**Description of the task:** How many lines in the items below contain the string "carpet", matching case exactly? Reply with the number alone.
Dataset entries Start Marker
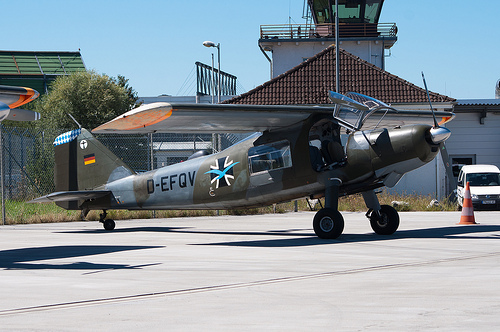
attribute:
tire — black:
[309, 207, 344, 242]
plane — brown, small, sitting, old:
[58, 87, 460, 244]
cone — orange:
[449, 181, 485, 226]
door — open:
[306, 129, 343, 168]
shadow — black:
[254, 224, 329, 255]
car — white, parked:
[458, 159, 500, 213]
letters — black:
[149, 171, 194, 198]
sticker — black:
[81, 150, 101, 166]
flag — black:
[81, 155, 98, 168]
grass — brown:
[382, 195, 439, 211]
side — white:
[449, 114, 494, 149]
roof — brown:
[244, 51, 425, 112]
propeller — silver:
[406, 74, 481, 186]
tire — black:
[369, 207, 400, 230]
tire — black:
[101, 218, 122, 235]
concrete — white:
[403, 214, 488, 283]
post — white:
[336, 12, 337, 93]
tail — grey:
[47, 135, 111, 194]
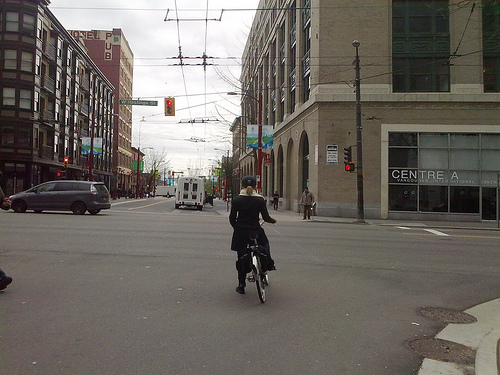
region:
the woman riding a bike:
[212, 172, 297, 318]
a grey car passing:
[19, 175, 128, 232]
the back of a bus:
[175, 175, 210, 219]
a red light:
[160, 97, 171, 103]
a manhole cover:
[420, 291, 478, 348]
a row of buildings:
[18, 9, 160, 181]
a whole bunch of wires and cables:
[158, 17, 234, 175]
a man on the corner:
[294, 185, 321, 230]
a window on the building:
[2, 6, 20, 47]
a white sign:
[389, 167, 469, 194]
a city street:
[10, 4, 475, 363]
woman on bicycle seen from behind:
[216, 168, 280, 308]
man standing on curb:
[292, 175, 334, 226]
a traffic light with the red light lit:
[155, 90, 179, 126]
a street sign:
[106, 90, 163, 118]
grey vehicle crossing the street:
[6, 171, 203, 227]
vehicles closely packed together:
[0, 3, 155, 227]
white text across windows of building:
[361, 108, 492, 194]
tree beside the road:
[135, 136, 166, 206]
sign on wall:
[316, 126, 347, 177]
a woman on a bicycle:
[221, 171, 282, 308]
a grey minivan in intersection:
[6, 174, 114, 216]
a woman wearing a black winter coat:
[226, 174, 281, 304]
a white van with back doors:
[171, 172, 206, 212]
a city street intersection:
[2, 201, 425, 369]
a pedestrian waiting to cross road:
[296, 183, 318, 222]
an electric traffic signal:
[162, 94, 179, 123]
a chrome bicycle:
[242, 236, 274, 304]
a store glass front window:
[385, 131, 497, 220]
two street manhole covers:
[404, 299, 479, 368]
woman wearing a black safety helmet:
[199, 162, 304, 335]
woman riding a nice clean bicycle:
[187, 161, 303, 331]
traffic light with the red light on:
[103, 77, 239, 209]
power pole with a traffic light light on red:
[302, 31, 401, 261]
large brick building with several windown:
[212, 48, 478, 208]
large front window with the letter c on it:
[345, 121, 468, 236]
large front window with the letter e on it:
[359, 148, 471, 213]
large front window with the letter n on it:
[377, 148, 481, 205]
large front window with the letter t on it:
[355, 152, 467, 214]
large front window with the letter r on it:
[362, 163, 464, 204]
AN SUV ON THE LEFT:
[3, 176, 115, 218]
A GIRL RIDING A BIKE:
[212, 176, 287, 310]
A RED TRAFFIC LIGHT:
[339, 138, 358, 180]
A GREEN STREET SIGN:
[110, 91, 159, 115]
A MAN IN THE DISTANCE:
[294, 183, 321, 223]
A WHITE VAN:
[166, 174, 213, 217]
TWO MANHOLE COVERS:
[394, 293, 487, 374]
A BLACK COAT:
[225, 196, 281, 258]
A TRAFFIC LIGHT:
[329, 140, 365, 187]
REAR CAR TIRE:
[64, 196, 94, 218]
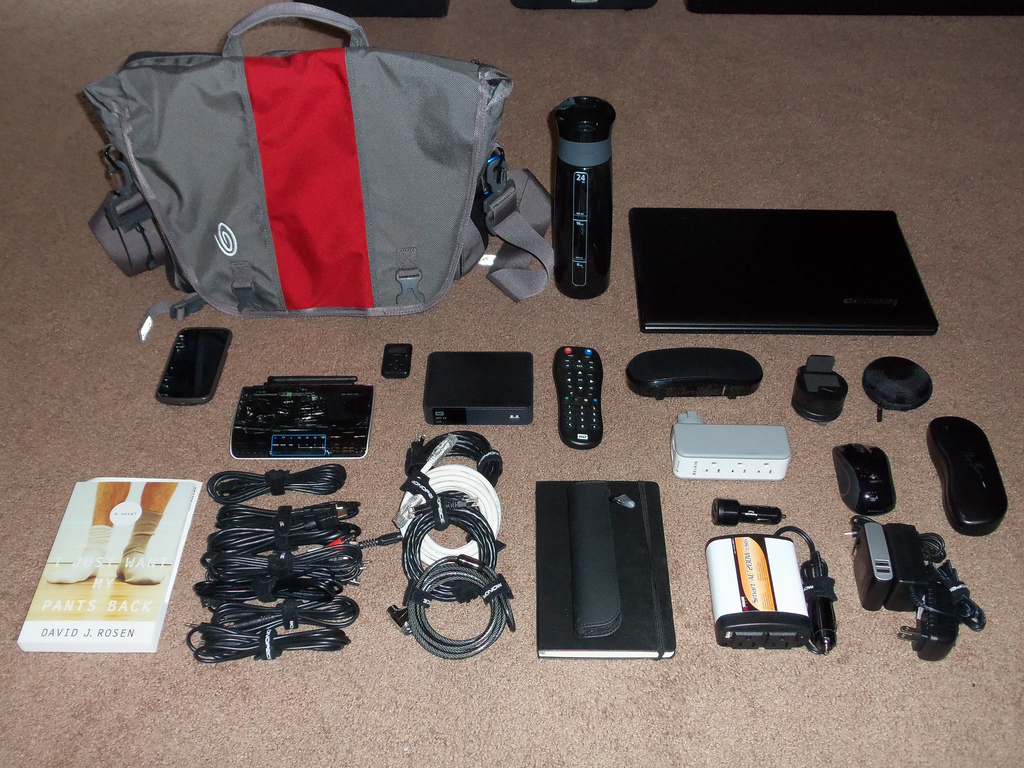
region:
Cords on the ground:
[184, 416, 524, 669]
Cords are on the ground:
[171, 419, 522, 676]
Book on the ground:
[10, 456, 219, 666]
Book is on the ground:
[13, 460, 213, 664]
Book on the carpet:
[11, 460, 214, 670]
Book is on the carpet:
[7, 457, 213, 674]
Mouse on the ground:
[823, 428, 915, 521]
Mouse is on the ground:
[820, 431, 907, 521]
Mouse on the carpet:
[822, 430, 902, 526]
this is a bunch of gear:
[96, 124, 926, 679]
Dataset entries End Marker
Dataset entries Start Marker
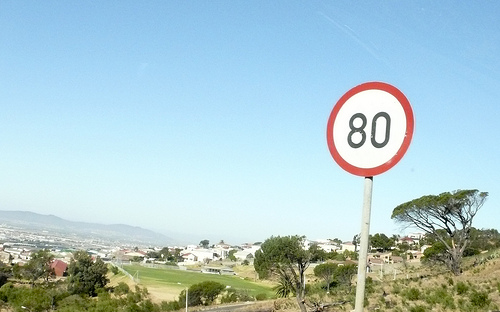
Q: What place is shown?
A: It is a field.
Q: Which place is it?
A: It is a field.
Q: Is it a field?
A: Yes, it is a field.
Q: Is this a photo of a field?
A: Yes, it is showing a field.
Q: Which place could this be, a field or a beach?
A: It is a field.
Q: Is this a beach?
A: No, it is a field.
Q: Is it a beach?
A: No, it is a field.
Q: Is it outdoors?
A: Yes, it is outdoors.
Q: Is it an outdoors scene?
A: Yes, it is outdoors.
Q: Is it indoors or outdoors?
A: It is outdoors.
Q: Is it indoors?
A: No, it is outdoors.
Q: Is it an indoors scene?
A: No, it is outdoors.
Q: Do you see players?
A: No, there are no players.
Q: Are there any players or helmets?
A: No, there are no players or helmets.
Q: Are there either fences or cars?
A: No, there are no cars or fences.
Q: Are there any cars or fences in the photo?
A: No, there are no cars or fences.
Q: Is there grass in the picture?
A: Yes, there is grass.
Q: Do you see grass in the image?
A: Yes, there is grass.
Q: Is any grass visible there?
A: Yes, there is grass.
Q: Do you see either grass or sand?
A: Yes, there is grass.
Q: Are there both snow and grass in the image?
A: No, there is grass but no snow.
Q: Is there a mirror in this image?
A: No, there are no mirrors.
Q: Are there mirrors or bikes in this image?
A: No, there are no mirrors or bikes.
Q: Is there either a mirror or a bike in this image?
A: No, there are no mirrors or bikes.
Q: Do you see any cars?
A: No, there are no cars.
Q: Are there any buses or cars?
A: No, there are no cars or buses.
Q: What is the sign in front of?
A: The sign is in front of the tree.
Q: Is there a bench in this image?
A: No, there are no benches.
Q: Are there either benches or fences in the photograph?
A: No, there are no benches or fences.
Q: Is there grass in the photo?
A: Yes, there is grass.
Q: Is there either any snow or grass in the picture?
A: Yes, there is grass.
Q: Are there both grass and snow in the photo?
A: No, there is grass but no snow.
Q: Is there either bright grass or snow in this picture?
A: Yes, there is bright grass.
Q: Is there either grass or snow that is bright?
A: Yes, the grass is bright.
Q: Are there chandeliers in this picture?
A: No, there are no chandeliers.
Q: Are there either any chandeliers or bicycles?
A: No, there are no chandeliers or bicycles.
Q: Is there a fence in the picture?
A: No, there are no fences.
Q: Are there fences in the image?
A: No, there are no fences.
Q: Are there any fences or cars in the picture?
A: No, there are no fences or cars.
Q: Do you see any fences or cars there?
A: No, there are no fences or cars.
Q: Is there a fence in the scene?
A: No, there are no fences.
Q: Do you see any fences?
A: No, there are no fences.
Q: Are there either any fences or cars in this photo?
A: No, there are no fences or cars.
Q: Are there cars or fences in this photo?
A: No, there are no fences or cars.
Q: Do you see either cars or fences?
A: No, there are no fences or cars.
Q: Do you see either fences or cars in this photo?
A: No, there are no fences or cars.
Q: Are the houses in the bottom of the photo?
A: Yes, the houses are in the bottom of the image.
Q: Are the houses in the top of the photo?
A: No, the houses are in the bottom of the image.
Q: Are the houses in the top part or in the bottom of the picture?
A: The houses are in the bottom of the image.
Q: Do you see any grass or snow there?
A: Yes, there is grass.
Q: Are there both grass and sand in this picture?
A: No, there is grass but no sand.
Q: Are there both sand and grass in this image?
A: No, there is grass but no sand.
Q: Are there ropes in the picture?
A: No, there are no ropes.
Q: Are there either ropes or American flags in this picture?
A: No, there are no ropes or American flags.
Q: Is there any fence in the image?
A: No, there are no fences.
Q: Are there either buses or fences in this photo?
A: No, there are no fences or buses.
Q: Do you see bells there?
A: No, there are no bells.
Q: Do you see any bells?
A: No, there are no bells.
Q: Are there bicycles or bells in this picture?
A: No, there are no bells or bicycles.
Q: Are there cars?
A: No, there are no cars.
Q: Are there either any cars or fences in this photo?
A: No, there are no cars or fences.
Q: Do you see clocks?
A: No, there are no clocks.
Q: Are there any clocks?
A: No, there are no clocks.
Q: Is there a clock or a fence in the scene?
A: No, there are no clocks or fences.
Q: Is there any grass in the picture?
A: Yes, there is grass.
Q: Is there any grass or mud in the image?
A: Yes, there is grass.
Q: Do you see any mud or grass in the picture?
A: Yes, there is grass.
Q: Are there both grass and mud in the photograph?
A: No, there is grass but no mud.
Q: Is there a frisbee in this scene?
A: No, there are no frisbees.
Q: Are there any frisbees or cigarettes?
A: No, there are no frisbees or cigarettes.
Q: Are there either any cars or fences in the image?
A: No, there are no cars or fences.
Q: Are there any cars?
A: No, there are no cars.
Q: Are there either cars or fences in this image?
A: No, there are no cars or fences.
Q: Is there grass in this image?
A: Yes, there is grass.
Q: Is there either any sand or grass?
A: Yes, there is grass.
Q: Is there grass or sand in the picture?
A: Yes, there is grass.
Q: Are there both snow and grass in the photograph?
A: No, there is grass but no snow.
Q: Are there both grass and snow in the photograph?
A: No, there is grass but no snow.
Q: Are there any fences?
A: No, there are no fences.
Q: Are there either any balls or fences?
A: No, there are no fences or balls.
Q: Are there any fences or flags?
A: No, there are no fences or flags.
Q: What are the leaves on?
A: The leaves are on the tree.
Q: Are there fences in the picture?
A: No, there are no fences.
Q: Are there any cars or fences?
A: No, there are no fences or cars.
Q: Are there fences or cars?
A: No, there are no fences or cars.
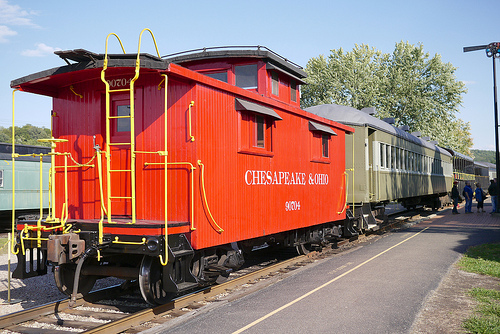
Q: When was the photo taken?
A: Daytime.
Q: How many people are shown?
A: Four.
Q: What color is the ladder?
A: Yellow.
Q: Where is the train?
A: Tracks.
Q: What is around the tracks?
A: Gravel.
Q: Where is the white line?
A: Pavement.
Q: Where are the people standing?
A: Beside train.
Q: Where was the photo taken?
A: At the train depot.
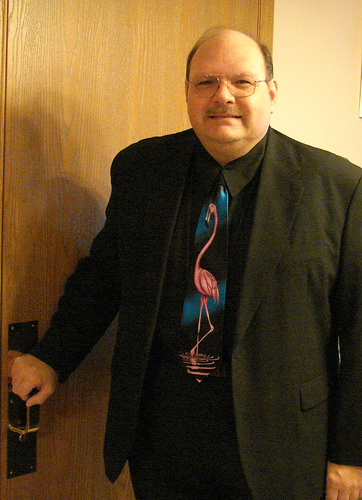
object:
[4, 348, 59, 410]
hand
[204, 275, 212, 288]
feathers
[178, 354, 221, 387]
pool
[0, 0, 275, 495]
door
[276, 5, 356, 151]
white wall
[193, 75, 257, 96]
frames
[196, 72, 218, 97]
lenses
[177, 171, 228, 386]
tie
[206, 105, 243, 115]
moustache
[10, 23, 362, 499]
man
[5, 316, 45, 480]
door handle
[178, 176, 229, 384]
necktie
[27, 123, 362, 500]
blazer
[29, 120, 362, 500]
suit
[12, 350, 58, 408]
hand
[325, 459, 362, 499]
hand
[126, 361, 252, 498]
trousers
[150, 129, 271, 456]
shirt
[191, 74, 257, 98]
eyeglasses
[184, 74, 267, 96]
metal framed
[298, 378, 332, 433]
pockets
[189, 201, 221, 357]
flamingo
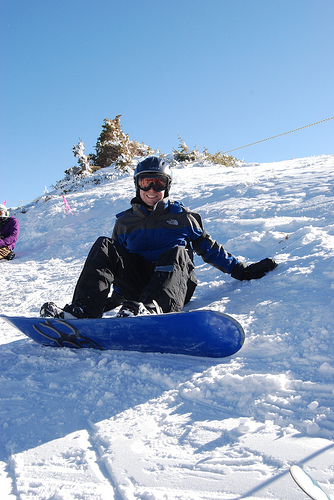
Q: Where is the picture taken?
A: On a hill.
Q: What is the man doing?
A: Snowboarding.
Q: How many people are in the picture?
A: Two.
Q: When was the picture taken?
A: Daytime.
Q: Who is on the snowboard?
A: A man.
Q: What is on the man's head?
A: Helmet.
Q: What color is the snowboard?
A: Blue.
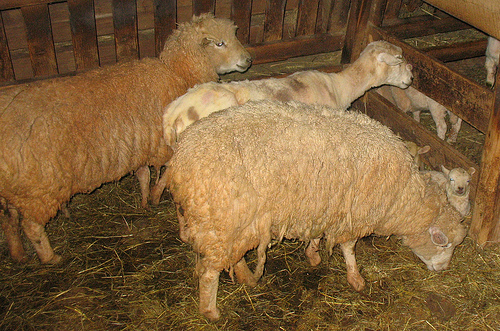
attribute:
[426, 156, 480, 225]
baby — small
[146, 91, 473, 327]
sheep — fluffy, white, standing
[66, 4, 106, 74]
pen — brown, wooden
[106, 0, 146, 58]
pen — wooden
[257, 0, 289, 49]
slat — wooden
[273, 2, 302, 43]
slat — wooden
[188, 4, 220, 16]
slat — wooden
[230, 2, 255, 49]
Dataset entries End Marker
**Result below:** 3